Westminster Museum
- Logo of the historical society
- Established: 1988
- Location: 8612 Westminster Blvd., Westminster, CA 92683
- Coordinates: 33°45′33″N 117°58′43″W﻿ / ﻿33.7592°N 117.9787°W
- Type: Historical museum
- Owner: Westminster Historical Society
- Website: westminsterhistorical.wordpress.com

= Westminster Museum =

Museum in California

Westminster Museum is a historical museum in Westminster, California located in Blakey Historical Park. It contains three historic buildings, the McCoy-Hare House, the Midway City Women's Club Building, and Warne Farmhouse. It is managed by the Westminster Historical Society.

==History==
The Westminster Historical Society was formed in 1974, and the grounds the museum lies on, encompassing 2 acre, were given to the organization by Lea Ora Blakey, an early resident of Westminster. The building the museum is located in was formerly the Midway City Women's Club Building, built in 1929. It was relocated to the park and restored in 1988. In 1989, the museum acquired the Warne Farmhouse from the Warne Family and moved it to Blakey Historical Park. The Farmhouse was refurnished in 1995 to appear as it would have in the early 20th-century. In 2011, many items from the farm were auctioned off.

==Exhibits==
Westminster Museum has an exhibit containing historical farm equipment that includes a 125-year-old sugar beet wagon, John Deere sweep rake and spring-tooth harrow, and an International Harvester hay loader. The museum also contains a 250-year-old grandfather clock, a foot-pedal sewing machine, two mid-1900s fire trucks, and a paramedic van from the 1970s.
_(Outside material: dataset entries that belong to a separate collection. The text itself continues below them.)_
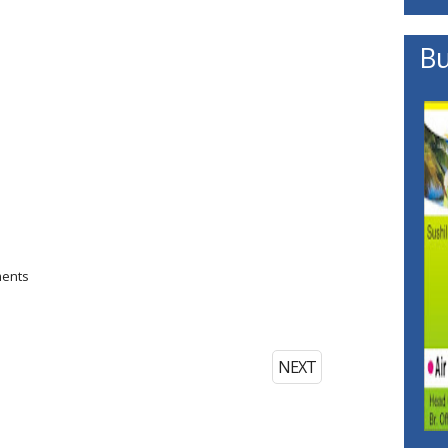
Bu
ments
NEXT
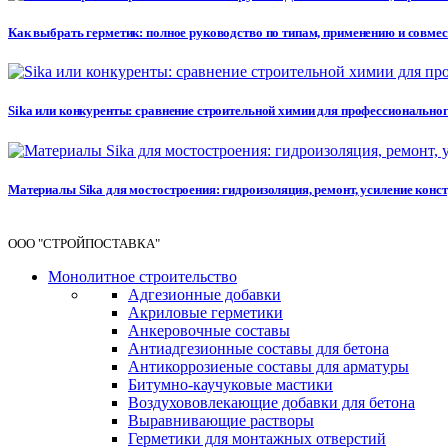
Как выбрать герметик: полное руководство по типам, применению и совме
Sika или конкуренты: сравнение строительной химии для профессионального 
Материалы Sika для мостостроения: гидроизоляция, ремонт, усиление кон
ООО "СТРОЙПОСТАВКА"
Монолитное строительство
Адгезионные добавки
Акриловые герметики
Анкеровочные составы
Антиадгезионные составы для бетона
Антикоррозиеные составы для арматуры
Битумно-каучуковые мастики
Воздухововлекающие добавки для бетона
Выравнивающие растворы
Герметики для монтажных отверстий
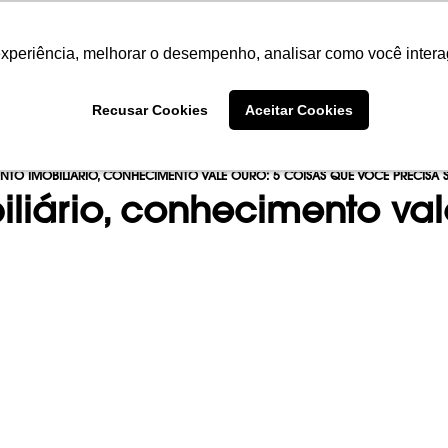
experiência, melhorar o desempenho, analisar como você intera
experiência, melhorar o desempenho, analisar como você intera
SOBRE
PORTFÓLIO
EMPREENDIME
Recusar Cookies
Recusar Cookies
Aceitar Cookies
Aceitar Cookies
ENTO IMOBILIÁRIO, CONHECIMENTO VALE OURO: 5 COISAS QUE VOCÊ PRECISA 
liário, conhecimento val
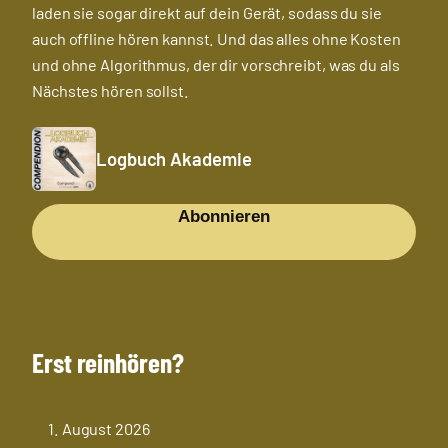
laden sie sogar direkt auf dein Gerät, sodass du sie
auch offline hören kannst. Und das alles ohne Kosten
und ohne Algorithmus, der dir vorschreibt, was du als
Nächstes hören sollst.
Logbuch Akademie
Abonnieren
Erst reinhören?
1. August 2026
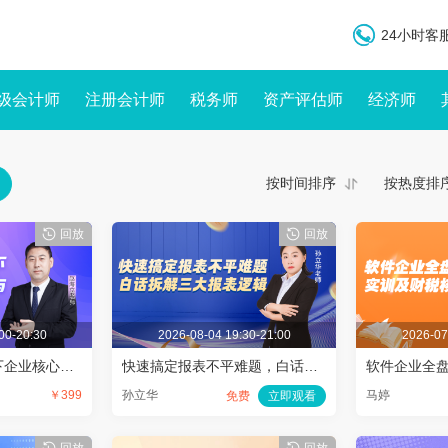
24小时客服
级会计师
注册会计师
税务师
资产评估师
经济师
按时间排序
按热度排
回放
回放
00-20:30
2026-08-04 19:30-21:00
2026-07
《增值税法》新规下企业核心税务风险与全流程防范指南（第11节）
快速搞定报表不平难题，白话拆解三大报表逻辑
￥399
孙立华
马婷
免费
立即观看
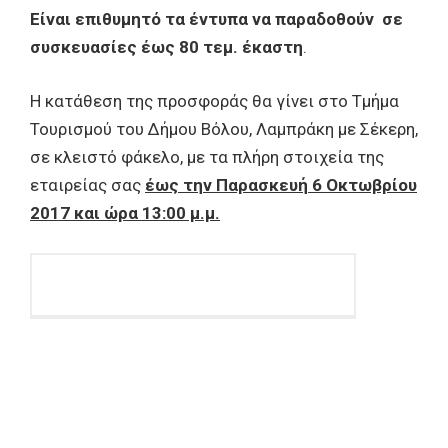
Είναι επιθυμητό τα έντυπα να παραδοθούν σε
συσκευασίες έως 80 τεμ. έκαστη
.
Η κατάθεση της προσφοράς θα γίνει στο Τμήμα
Τουρισμού του Δήμου Βόλου, Λαμπράκη με Σέκερη,
σε κλειστό φάκελο, με τα πλήρη στοιχεία της
εταιρείας σας
έως την Παρασκευή 6 Οκτωβρίου
2017 και ώρα 13:00 μ.μ.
The McCoy-Hare House was Westminster's first drugstore and was built from 1873 to 1874. It was the home of Dr. James McCoy, the city's first doctor. The Warne Farmhouse was built in 1915 and functioned as a blacksmith shop and pump house. There is also a 1904 windmill. The museum also contains the Shutter Shak, a building in the shape of a camera that was built in 1976 to sell cameras.